LA GARÇONNIÈRE DE LOUIS XV
Et, dans ce moment où les laissés-pour-compte allaient être encore plus abandonnés que d’habitude, dans ce moment où les mal-logés allaient se retrouver confinés dans des taudis, eux avaient décidé de poursuivre leur rêve.
Ils avaient repéré depuis peu une adresse incroyable, un lieu magnifique.
Quai Voltaire, tout près du musée d’Orsay, vue imprenable sur la Seine et le Louvre.

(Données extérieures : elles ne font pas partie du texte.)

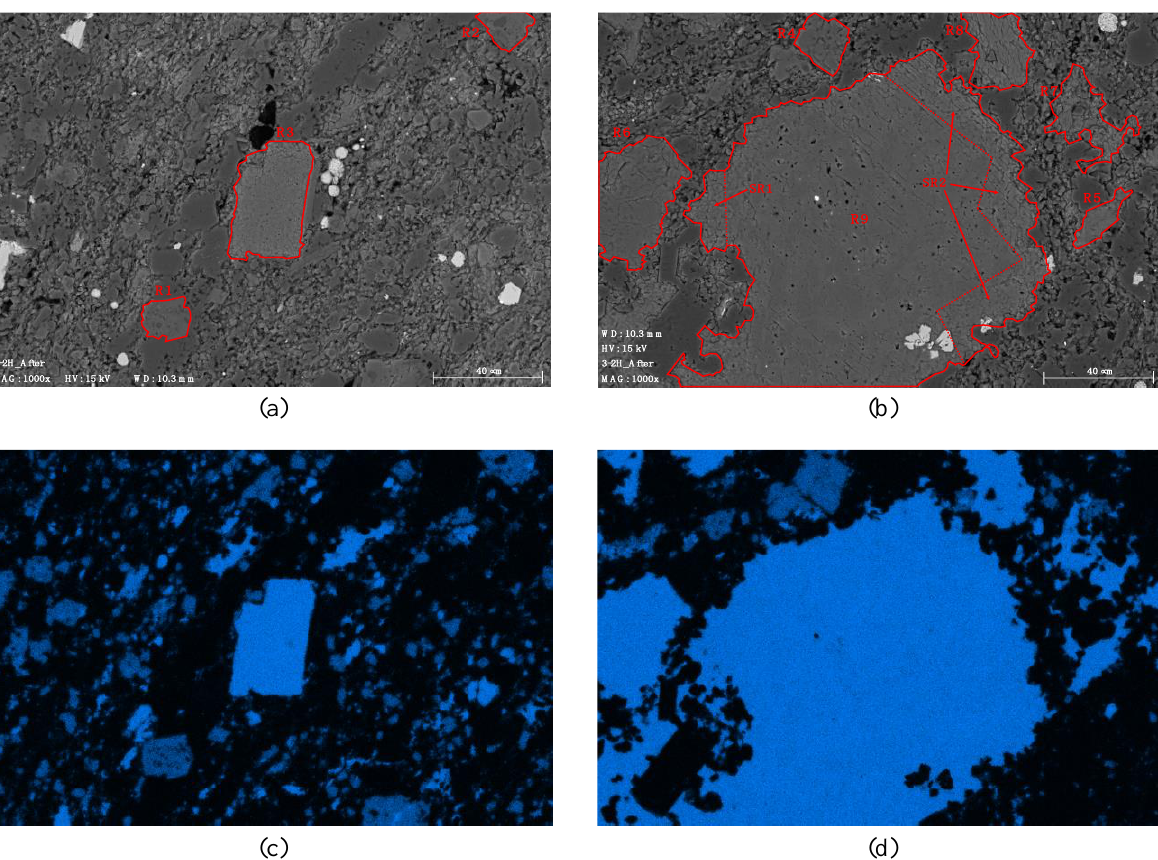
Figure 17. BSE images and EDS maps of calcite and dolomite grains at two different regions ( a , b ) BSE images from these two regions with different sizes of calcite/dolomite grains; ( c , d ) the EDS maps of calcium associated with the regions of BSE images.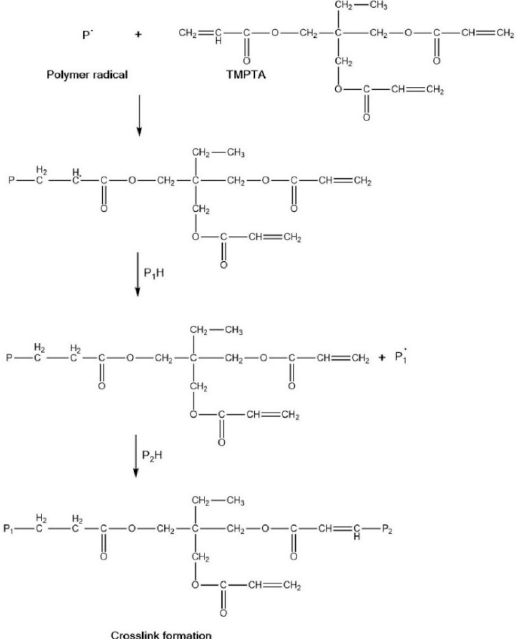
Figure 1. Trimethylol propane triacrylate (TMPTA) coagent reacts with polymer radicals [36,37] .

L’hôtel de Mailly-Nesle, ancien centre de la Documentation française, dépendant directement des services du Premier ministre.
Appartenant à l’État.
Vide.
7000 m2 somptueux. Avec des salons classés où Louis XV avait l’habitude d’inviter ses maîtresses.
Vides.
Juste à côté de l’immeuble où le milliardaire libanais Hariri avait hébergé les Chirac, en 2008.
Quai Voltaire.
Au moment où tant de SDF avaient besoin de se retrouver confinés dans des lieux sûrs, au moment où l’on réquisitionnait des locaux pour en faire des points de stockage alimentaire, de collecte de produits de première nécessité, ce bâtiment, propriété de l’État, restait vide !? C’était surprenant, voire incompréhensible.

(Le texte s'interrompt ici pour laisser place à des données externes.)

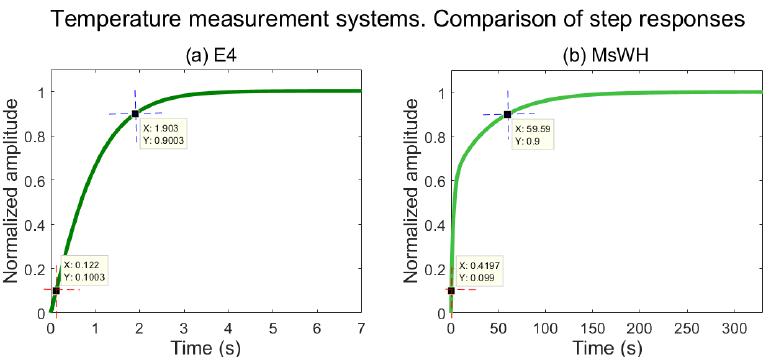
Figure 13. Step response of the body temperature measurement systems. ( a ) Empatica E4 wristband. ( b ) MsWH. SRT E 4 ≈ 1.9 s. SRT MsWH ≈ 59.59 s. Both subfigures have been obtained using the Matlab System Identification Toolbox.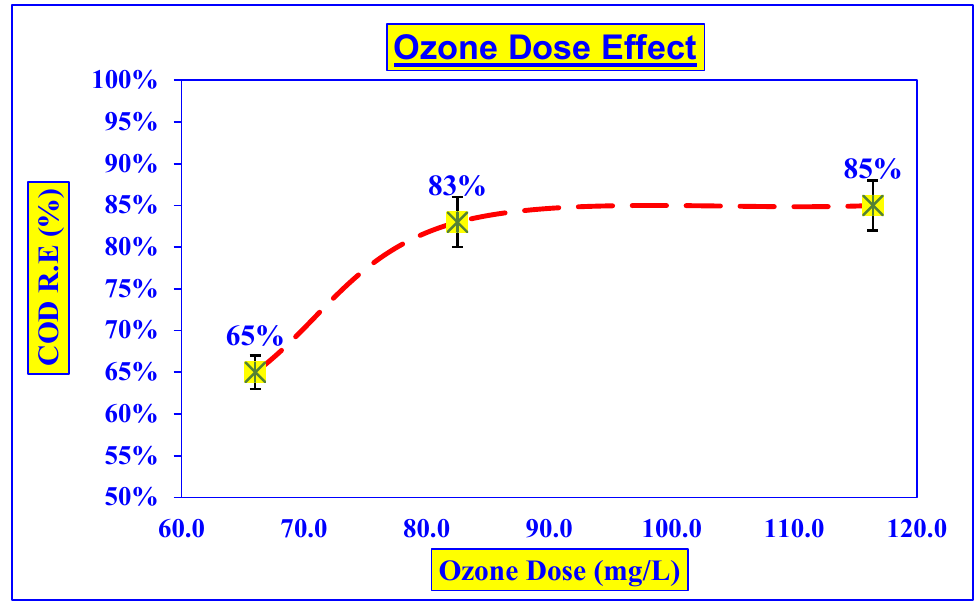
Figure 2. Ozone dose optimization in ozonation process (O 3 = 66.0 ± 1.5 mg/L, 82.5 ± 2.2 mg/L, 116.40 ± 3.6 mg/L; pH = 6.9 ± 0.2; C.T = 15 min; volume = 4 L; T = 25 ± 2 ◦ C).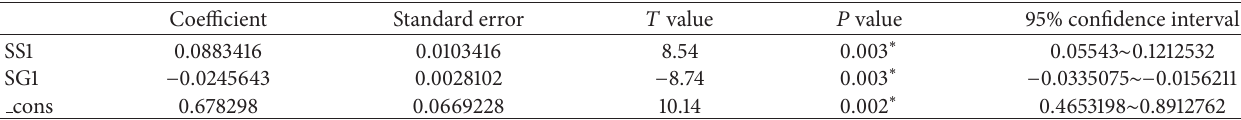
Table 3: The meta-regression results among 6 studies under the recessive genetic model for the association of Mink S38G gene polymorphism with AF in the Chinese population.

Alors, discrètement, le groupe d’artistes squatteurs s’était introduit dans l’immeuble et avait commencé ce que l’on appelle dans le milieu des squats « le sous-marin », c’est-à-dire l’occupation et l’investissement le plus discret possible de locaux vides et ce afin de ne pas être expulsés immédiatement (la loi dit qu’au delà des quarante-huit premières heures d’occupation, le propriétaire est obligé d’entamer une procédure afin d’expulser les squatteurs).
BESOIN URGENT
Les jours passèrent et au bout de trois semaines le collectif décida de prendre le nom de Miamour.

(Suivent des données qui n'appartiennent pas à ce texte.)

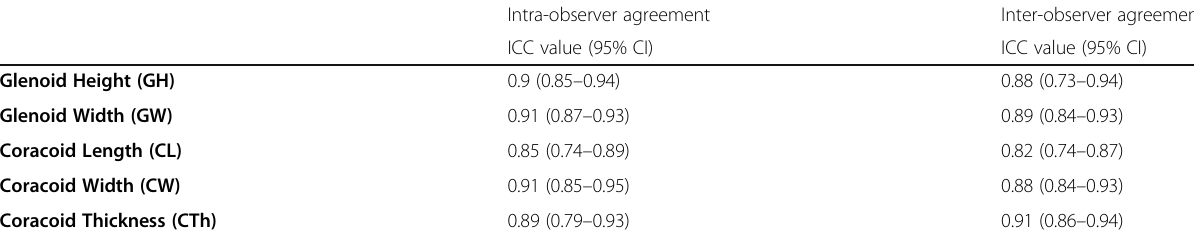
Table 1 Intra- and inter-observers agreements measured by the Intraclass Correlation Coefficient (ICC), 2 by 2 with 95% of confidence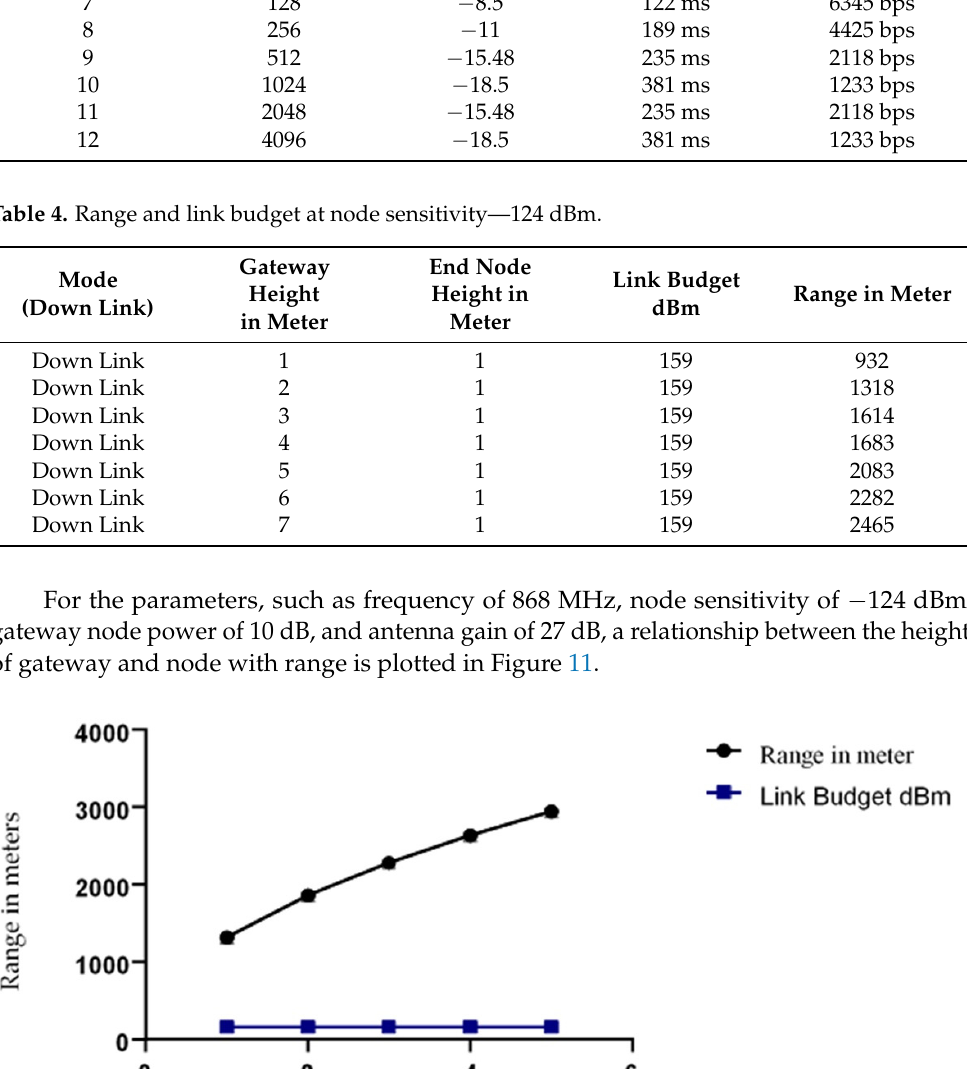
Table 3. Adaptive data rate of LoRa.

Ils auraient pu prendre le nom de Cabaret Voltaire, du nom du célèbre café zurichois dans lequel était né Dada, en 1916, mais ils avaient préféré Le Miamour.
Le Miamour était donc né, un collectif composé d’artistes venant d’autres squats et notamment La Capela, le Jardin Denfert, le Post, le 59 Rivoli, le D’Anger, le Collectif 23, le Clocher, etc.
L’objectif était très simple : on sait, depuis bien longtemps, que les artistes plasticiens sont les plus précaires des précaires. Là où certains systèmes de sécurité sociale et de chômage existent pour les intermittents où les musiciens, il n’existe RIEN pour les plasticiens qui sont régulièrement pointés par les enquêtes sociologiques comme les plus pauvres de tous.
C’est pourquoi, il était urgent d’ouvrir un lieu, afin d’accueillir tous les artistes sans logement, sans toit, sans atelier.
Parmi eux, des champions de danse brésiliens et leur enfant en bas âge, un sosie de Jack Sparrow venu de Malaisie, une sexagénaire ex-SDF, des plasticiens, des graffeurs, des costumières, des deejays, etc.
A ceux qui les critiquèrent d’avoir ouvert en plein confinement, les membres du Miamour rétorquèrent qu’ils avaient été prudents, qu’ils avaient respecté les gestes-barrière et qu’il valait mieux faire preuve de solidarité plutôt que de se retrouver seul et sans ressources.
LETTRE D’HUISSIER AU MIAMOUR
Après deux mois passés au 29-31 quai Voltaire, tout près de la rue du Bac, et en face du Louvre, le collectif produisit un dossier de presse.
Les espaces avaient été distribués.
Une trentaine d’artistes travaillaient sur place.
Le monde allait bientôt connaître l’existence de ce lieu extraordinaire.
Malheureusement, une semaine seulement après la date du déconfinement – le 11 mai dernier –, les occupants du Miamour reçurent une lettre d’huissier leur apprenant qu’ils allaient être jugés de façon expéditive, selon un nouveau décret passé en urgence pendant la crise sanitaire.
À peine nés, ils étaient déjà menacés de mort.